— What to work on —
For this exercise, copy the data exactly and omit any images.

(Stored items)

• • • • •

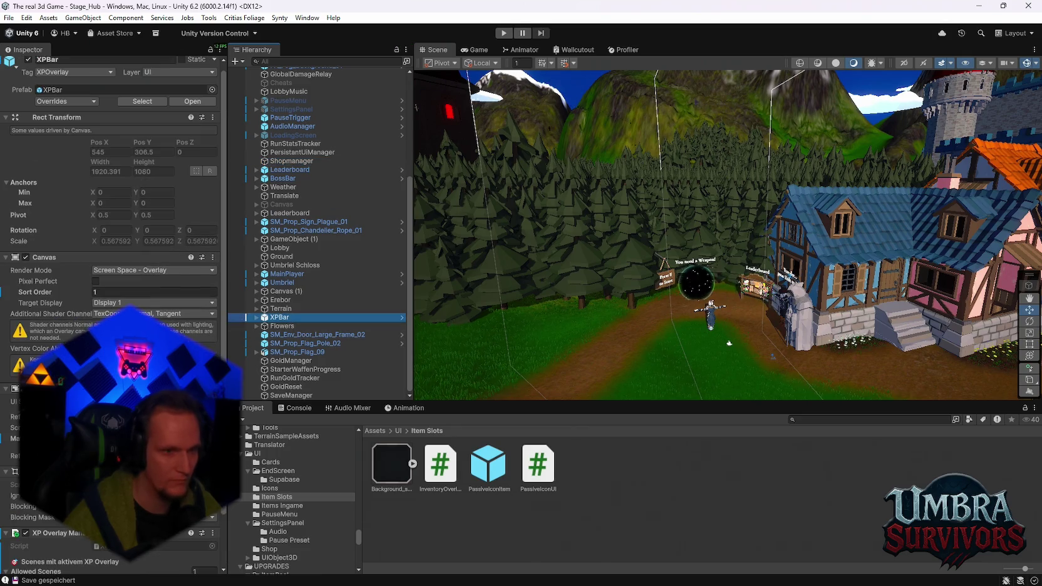
click(257, 318)
Open the XPBar prefab in isolation to review the weapon slots, then return to the scene.
right_click(284, 319)
mouse_move(351, 259)
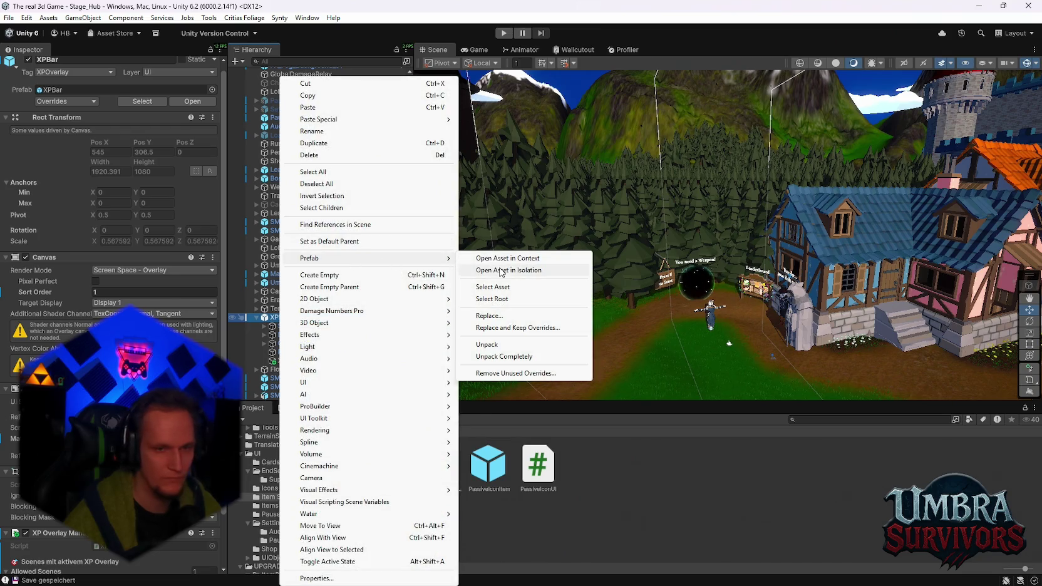
click(501, 270)
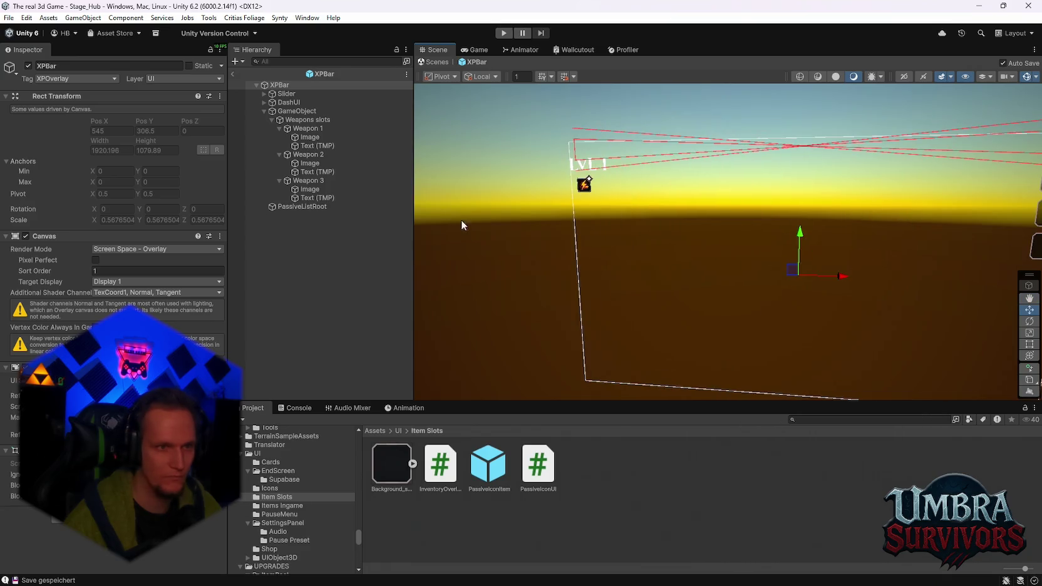
click(236, 75)
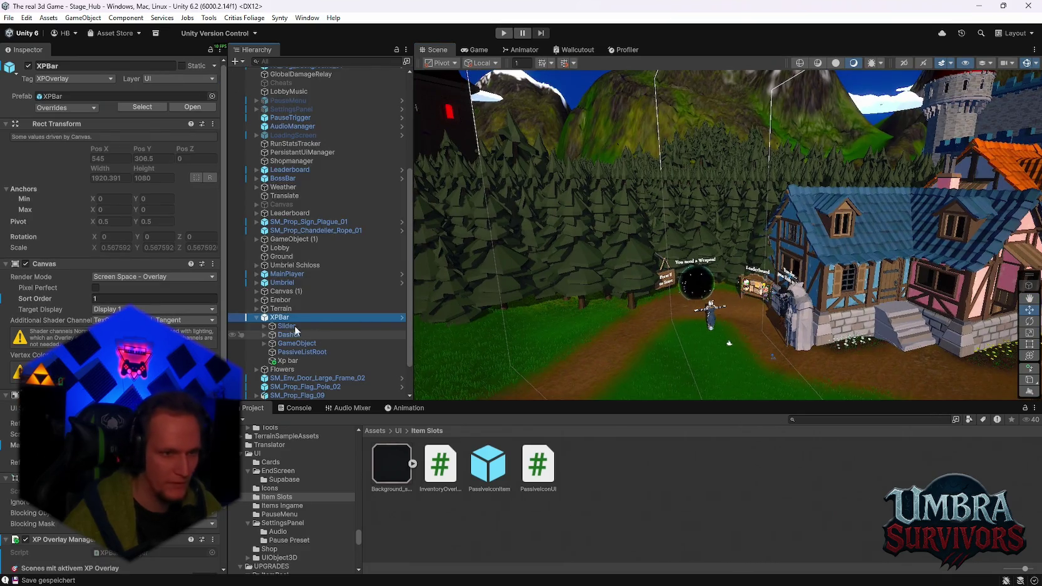
Select Shopmanager, then Shop, to check its Customization Station with Canvas_Shop and 15.08 interact range.
scroll(305, 363, down, 2)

• • • • •

— Solution for this task —
click(257, 318)
Open the XPBar prefab in isolation to review the weapon slots, then return to the scene.
right_click(284, 319)
mouse_move(351, 259)
click(501, 270)
click(236, 75)
Select Shopmanager, then Shop, to check its Customization Station with Canvas_Shop and 15.08 interact range.
scroll(305, 363, down, 2)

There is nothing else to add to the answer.